Longer runs, fixed seed for reproducibility, JSON report for tooling.

[explorer]
target_modules = ["myapp"]
max_time = 300
seed = 0

[[tests]]
class = "tests.chaos.test_api:APIChaos"

[[tests]]
class = "tests.chaos.test_scoring:ScoringChaos"

[report]
format = "json"
output = "ordeal-report.json"

Pre-release validation

Thorough exploration. Long time budget, deep state exploration, full traces saved for replay.

[explorer]
target_modules = ["myapp", "myapp.db", "myapp.cache"]
max_time = 3600
seed = 0
checkpoint_prob = 0.7
steps_per_run = 150
max_checkpoints = 512

[[tests]]
class = "tests.chaos.test_api:APIChaos"
steps_per_run = 200

[[tests]]
class = "tests.chaos.test_scoring:ScoringChaos"

[[tests]]
class = "tests.chaos.test_persistence:PersistenceChaos"
steps_per_run = 200

[report]
format = "both"
output = "ordeal-report.json"
traces = true
traces_dir = ".ordeal/traces"
verbose = true

Multi-service with per-test overrides

Multiple ChaosTest classes with different tuning per test. The API test gets more steps because it has a deeper state machine. The cache test uses swarm mode to randomize which faults are active.

[explorer]
target_modules = ["ordering", "inventory", "payments"]
max_time = 600
seed = 7

[[tests]]
class = "tests.chaos.test_ordering:OrderingChaos"
steps_per_run = 100

[[tests]]
class = "tests.chaos.test_inventory:InventoryChaos"
steps_per_run = 50
swarm = true

[[tests]]
class = "tests.chaos.test_payments:PaymentsChaos"
steps_per_run = 80

[report]
format = "both"
output = "ordeal-report.json"
verbose = true

Loading from Python

from ordeal.config import load_config

cfg = load_config()               # reads ./ordeal.toml
cfg = load_config("ci.toml")     # custom path
cfg.explorer.max_time             # 60.0
cfg.tests[0].resolve()           # imports the class

The load_config function validates the TOML against the schema and raises ConfigError with a clear message if any key is unknown or any value is out of range.

For AI agents

ordeal.toml is designed to be generated programmatically. The format is intentionally flat and predictable -- no inheritance, no imports, no conditional logic.
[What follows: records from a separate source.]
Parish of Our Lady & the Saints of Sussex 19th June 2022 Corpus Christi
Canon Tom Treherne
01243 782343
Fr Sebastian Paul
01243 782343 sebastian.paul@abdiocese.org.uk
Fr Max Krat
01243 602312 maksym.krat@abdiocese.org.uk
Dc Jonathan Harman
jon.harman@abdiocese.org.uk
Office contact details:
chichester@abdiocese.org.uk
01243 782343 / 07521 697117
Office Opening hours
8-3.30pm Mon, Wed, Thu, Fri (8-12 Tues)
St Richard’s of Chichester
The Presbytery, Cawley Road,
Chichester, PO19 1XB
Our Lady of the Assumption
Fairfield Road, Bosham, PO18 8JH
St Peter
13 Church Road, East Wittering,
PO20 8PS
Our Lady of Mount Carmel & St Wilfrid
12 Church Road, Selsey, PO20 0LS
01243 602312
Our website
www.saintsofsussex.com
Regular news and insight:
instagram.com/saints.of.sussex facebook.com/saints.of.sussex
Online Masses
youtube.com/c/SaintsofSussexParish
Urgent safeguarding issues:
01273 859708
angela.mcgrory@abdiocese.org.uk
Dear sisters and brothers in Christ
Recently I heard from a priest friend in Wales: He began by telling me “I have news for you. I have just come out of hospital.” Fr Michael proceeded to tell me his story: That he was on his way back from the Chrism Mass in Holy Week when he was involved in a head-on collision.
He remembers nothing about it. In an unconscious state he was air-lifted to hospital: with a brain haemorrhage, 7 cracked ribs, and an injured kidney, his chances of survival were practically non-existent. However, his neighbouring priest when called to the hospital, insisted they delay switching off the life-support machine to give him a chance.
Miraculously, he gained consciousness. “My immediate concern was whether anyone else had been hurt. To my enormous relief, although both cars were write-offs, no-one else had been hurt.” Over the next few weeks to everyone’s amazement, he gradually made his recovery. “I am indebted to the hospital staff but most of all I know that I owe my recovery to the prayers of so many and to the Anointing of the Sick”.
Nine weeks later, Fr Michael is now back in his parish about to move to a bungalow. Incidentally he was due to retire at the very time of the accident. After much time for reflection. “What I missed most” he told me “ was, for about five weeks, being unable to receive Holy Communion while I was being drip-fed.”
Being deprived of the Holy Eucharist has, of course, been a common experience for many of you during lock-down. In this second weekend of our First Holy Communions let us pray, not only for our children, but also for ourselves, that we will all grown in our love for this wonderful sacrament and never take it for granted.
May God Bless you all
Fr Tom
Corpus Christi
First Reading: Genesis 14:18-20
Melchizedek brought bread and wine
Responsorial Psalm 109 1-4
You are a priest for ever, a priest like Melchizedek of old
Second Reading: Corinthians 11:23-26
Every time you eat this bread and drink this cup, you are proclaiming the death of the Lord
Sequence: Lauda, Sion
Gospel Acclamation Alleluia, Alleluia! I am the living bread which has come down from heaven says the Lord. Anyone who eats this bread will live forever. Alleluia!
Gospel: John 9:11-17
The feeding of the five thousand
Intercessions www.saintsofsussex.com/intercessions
A typical workflow for an AI agent:

  1. Scan the codebase for ChaosTest subclasses.
  2. Identify their module paths and class names.
  3. Determine which application modules should be traced for coverage.
  4. Generate an ordeal.toml with reasonable defaults.
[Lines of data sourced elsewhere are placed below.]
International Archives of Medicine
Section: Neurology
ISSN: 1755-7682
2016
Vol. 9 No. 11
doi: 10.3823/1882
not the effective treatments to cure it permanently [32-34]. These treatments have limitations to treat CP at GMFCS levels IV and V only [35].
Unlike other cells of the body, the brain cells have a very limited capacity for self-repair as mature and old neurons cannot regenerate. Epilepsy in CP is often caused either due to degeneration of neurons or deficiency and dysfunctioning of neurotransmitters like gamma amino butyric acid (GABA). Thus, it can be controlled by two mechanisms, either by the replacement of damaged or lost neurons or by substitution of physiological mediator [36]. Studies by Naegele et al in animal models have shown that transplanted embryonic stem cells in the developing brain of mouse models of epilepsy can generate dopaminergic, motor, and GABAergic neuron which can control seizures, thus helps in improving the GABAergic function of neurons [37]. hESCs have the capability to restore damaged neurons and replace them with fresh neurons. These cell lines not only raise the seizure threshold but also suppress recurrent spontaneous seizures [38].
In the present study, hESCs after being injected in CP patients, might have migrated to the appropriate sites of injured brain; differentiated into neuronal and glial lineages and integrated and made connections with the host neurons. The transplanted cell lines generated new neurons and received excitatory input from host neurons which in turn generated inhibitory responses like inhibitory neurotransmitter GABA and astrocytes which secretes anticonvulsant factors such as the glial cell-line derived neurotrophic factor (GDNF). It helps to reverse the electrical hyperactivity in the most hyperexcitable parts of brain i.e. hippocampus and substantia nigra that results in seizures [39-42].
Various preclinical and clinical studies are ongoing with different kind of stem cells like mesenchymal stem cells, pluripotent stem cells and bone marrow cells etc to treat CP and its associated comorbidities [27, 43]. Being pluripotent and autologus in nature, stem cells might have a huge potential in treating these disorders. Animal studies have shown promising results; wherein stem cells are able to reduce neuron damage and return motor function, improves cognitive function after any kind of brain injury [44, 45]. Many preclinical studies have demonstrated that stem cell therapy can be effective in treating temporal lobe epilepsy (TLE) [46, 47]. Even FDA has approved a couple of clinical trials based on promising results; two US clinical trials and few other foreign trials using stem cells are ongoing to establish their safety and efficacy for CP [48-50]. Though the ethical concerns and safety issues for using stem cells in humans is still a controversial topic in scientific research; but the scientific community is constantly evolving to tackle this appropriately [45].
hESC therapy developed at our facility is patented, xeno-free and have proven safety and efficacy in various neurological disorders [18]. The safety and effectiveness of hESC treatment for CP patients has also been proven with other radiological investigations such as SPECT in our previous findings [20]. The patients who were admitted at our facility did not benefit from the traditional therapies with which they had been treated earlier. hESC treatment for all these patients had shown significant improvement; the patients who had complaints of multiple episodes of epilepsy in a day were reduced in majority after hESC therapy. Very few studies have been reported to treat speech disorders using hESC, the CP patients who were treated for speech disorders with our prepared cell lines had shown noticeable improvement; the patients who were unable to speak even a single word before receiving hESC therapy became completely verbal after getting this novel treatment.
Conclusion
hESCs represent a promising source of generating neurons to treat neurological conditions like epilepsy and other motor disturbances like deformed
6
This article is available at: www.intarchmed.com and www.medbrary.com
Here is what a generated config might look like after scanning a project:

# Auto-generated by agent. Target: myapp (3 ChaosTest classes found).

[explorer]
target_modules = ["myapp"]
max_time = 300
seed = 0

[[tests]]
class = "tests.chaos.test_api:APIChaos"

[[tests]]
class = "tests.chaos.test_db:DatabaseChaos"

[[tests]]
class = "tests.chaos.test_cache:CacheChaos"

[report]
format = "json"
output = "ordeal-report.json"

The class path format is always "module.path:ClassName" -- the same format used by Python entry points. An agent can derive this from any ChaosTest subclass it finds in the test tree.

No Python code is needed to produce or consume this file. A shell script, a CI step, or an LLM can generate it from a template.